When humans are placed in an error-proof environment with well-designed systems, tasks, and procedures, they are less likely to make mistakes (8).
As a result, concentrating on the system that permits harm to occur is the first step toward reform, which can only happen in an open and transparent atmosphere with a strong safety culture.
This is a workplace culture in which safety principles, values, and attitudes are valued highly and are held by the majority of employees (9).
The cost of harm
Millions of individuals are injured or killed each year as a result of hazardous and low-quality health care.
Many medical practices and risks linked with health care are emerging as substantial threats to patient safety, contributing significantly to the burden of harm caused by unsafe care.
The following are some of the most concerning patient safety situations.
Pharmaceutical errors are a prominent cause of damage and preventable harm in health-care systems: the cost of medication errors is estimated to be US$ 42 billion per year globally (10).
In high-income countries and low- and middle-income countries, health-care-associated infections affect 7 and 10 out of every 100 hospitalized patients, respectively (11).
Up to 25% of patients experience difficulties as a result of unsafe surgical operations.
Every year, almost 7 million surgical patients experience serious problems, with 1 million of them dying during or shortly after operation (12).

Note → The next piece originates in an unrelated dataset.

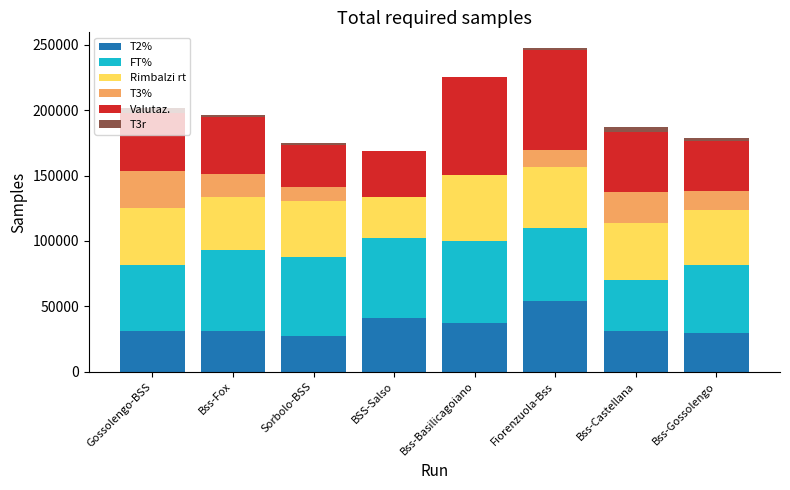

What is the highest value of the T2% series?

54170.0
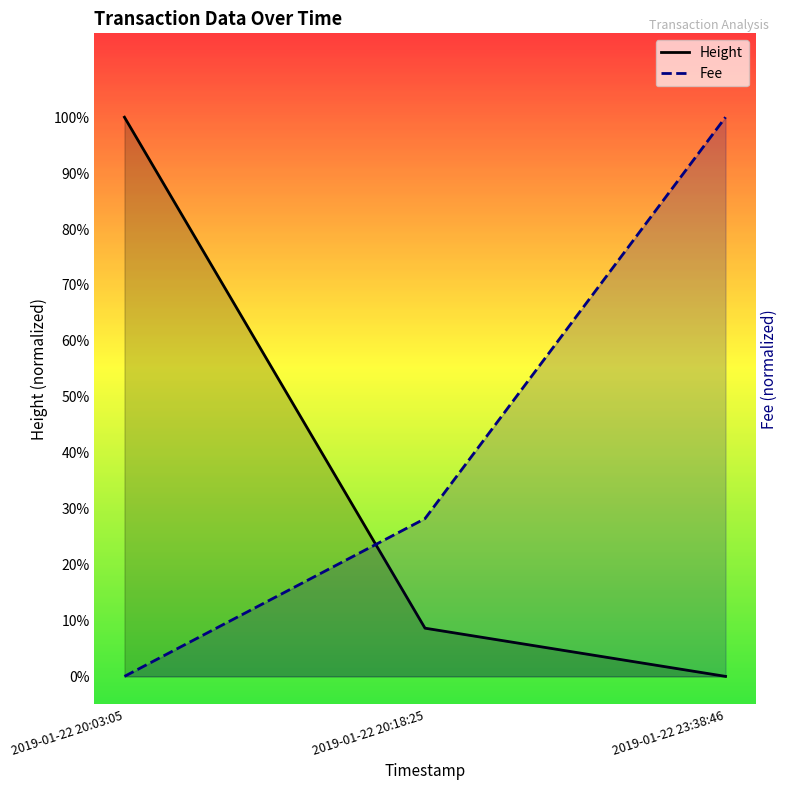

How many lines are shown in the chart?

2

Unsafe injection practices in health-care settings can spread infections such as HIV and hepatitis B and C, putting patients and health-care workers at risk. They are responsible for a global burden of harm estimated at 9.2 million years of life lost due to disability and death (known as Disability Adjusted Life Years (DALYs)) (5).

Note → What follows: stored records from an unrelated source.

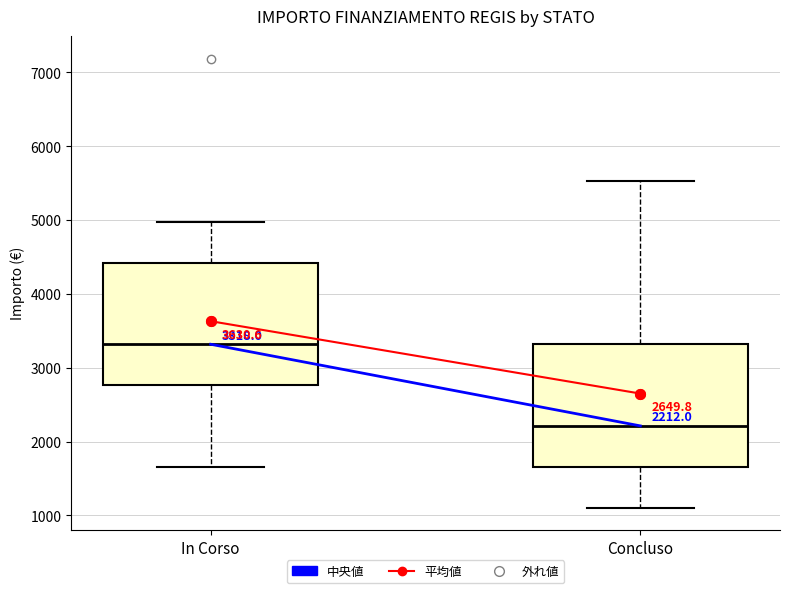

Which box has the highest median line?

In Corso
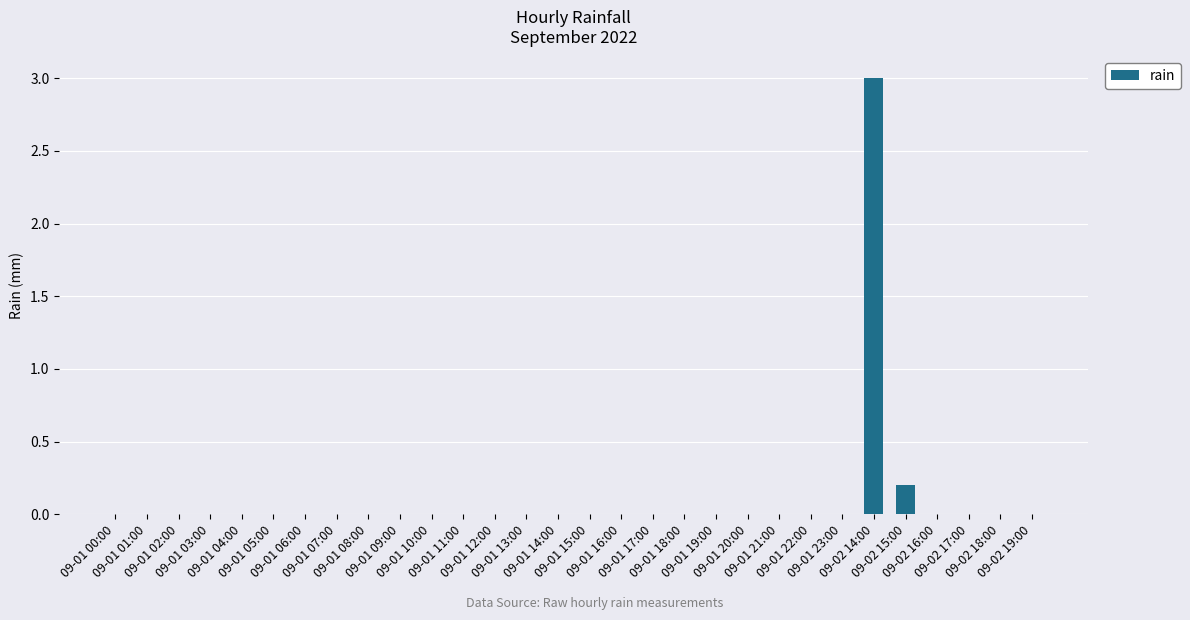

What is the sum of all values?

3.2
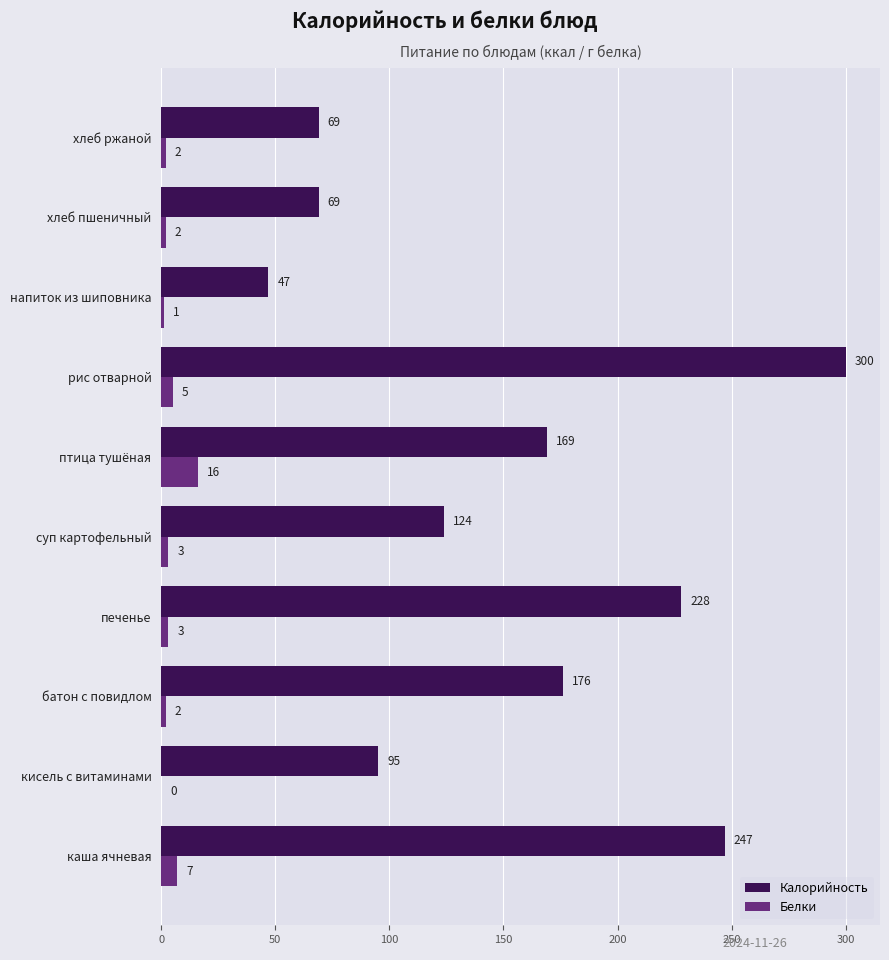

At which label is Калорийность closest to 173?

батон с повидлом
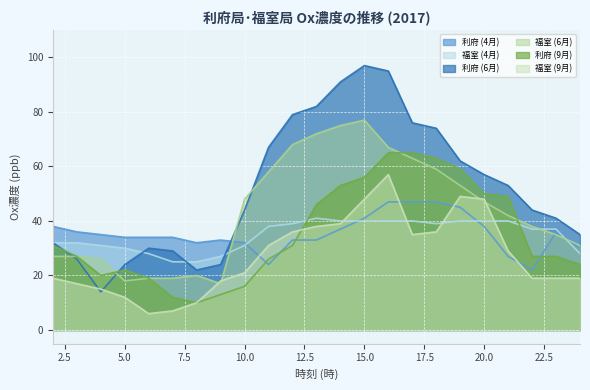

How many lines are shown in the chart?

6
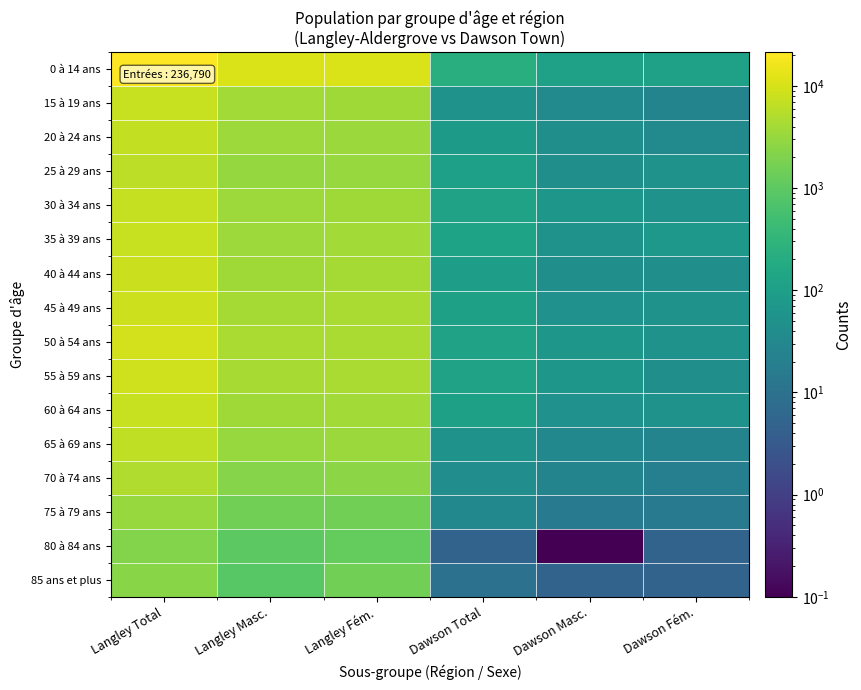

Reading left to right, extract all data points from this chart.

0 à 14 ans: Langley Total=21300.0	Langley Masc.=10875.0	Langley Fém.=10430.0	Dawson Total=220.0	Dawson Masc.=110.0	Dawson Fém.=110.0
15 à 19 ans: Langley Total=7550.0	Langley Masc.=3910.0	Langley Fém.=3640.0	Dawson Total=55.0	Dawson Masc.=35.0	Dawson Fém.=25.0
20 à 24 ans: Langley Total=6830.0	Langley Masc.=3495.0	Langley Fém.=3335.0	Dawson Total=80.0	Dawson Masc.=45.0	Dawson Fém.=35.0
25 à 29 ans: Langley Total=6215.0	Langley Masc.=3000.0	Langley Fém.=3220.0	Dawson Total=100.0	Dawson Masc.=45.0	Dawson Fém.=55.0
30 à 34 ans: Langley Total=7140.0	Langley Masc.=3480.0	Langley Fém.=3660.0	Dawson Total=120.0	Dawson Masc.=65.0	Dawson Fém.=55.0
35 à 39 ans: Langley Total=7450.0	Langley Masc.=3570.0	Langley Fém.=3880.0	Dawson Total=125.0	Dawson Masc.=55.0	Dawson Fém.=70.0
40 à 44 ans: Langley Total=7825.0	Langley Masc.=3730.0	Langley Fém.=4095.0	Dawson Total=95.0	Dawson Masc.=45.0	Dawson Fém.=45.0
45 à 49 ans: Langley Total=8450.0	Langley Masc.=4045.0	Langley Fém.=4400.0	Dawson Total=105.0	Dawson Masc.=50.0	Dawson Fém.=55.0
50 à 54 ans: Langley Total=9005.0	Langley Masc.=4445.0	Langley Fém.=4560.0	Dawson Total=115.0	Dawson Masc.=65.0	Dawson Fém.=55.0
55 à 59 ans: Langley Total=8660.0	Langley Masc.=4200.0	Langley Fém.=4460.0	Dawson Total=115.0	Dawson Masc.=65.0	Dawson Fém.=45.0
60 à 64 ans: Langley Total=7515.0	Langley Masc.=3670.0	Langley Fém.=3845.0	Dawson Total=105.0	Dawson Masc.=50.0	Dawson Fém.=55.0
65 à 69 ans: Langley Total=6520.0	Langley Masc.=3135.0	Langley Fém.=3385.0	Dawson Total=55.0	Dawson Masc.=30.0	Dawson Fém.=25.0
70 à 74 ans: Langley Total=4835.0	Langley Masc.=2335.0	Langley Fém.=2500.0	Dawson Total=40.0	Dawson Masc.=25.0	Dawson Fém.=20.0
75 à 79 ans: Langley Total=3135.0	Langley Masc.=1535.0	Langley Fém.=1600.0	Dawson Total=30.0	Dawson Masc.=15.0	Dawson Fém.=15.0
80 à 84 ans: Langley Total=2180.0	Langley Masc.=990.0	Langley Fém.=1190.0	Dawson Total=5.0	Dawson Masc.=0.1	Dawson Fém.=5.0
85 ans et plus: Langley Total=2405.0	Langley Masc.=870.0	Langley Fém.=1535.0	Dawson Total=10.0	Dawson Masc.=5.0	Dawson Fém.=5.0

In outpatient care settings, diagnostic errors affect roughly 5% of adults, with more than half of them having the potential to cause serious injury.
The majority of people will experience a diagnostic error at some point in their lives (13).
Patients are at risk of serious transfusion reactions and infection transmission if unsafe transfusion methods are used (14).
A group of 21 countries’ data on unfavorable transfusion reactions shows an average of 8.7 serious reactions per 100 000 dispersed blood components (15).
Overexposure to radiation and occurrences of wrong-patient and wrong-site identification are examples of radiation mistakes (16).
According to an assessment of 30 years of published data on radiation safety, the overall rate of errors is estimated to be roughly 15 per 10,000 treatment courses (17).
Sepsis is frequently misdiagnosed, resulting in a patient’s death.
Because these infections are frequently resistant to medications, they can quickly worsen clinical conditions, impacting an estimated 31 million people worldwide and resulting in more than 5 million deaths each year (18).
One-third of the complications associated with hospitalization are due to venous thromboembolism (blood clots), which is one of the most common and preventable causes of patient damage.
Annually, 3.9 million cases are projected to occur in high-income nations, with 6 million cases occurring in low- and middle-income countries (19).
Patient safety is a critical aspect of Universal Health Coverage.
Under Sustainable Development Goal 3 (Ensure healthy lives and promote health and well-being for all at all ages), patient safety during the provision of safe and high-quality health services is a prerequisite for strengthening health-care systems and progressing toward effective universal health coverage (UHC) (7).
The SDG 3.8 goal is to achieve universal health coverage (UHC), which includes “financial risk protection, access to quality essential health care services, and access to safe, effective, high-quality, and affordable necessary medications and vaccinations for all.”
WHO emphasizes the concept of effective coverage in accomplishing the goal, viewing UHC as a means of improving health and ensuring that patients receive high-quality treatments in a safe manner (20).
Patient Safety /QSEN Writing Assignment
It’s also critical to highlight the role of patient safety in lowering expenses associated with patient damage and enhancing health-care system efficiency.
Safe services will also assist in reassuring and restoring community faith in local health-care systems (21).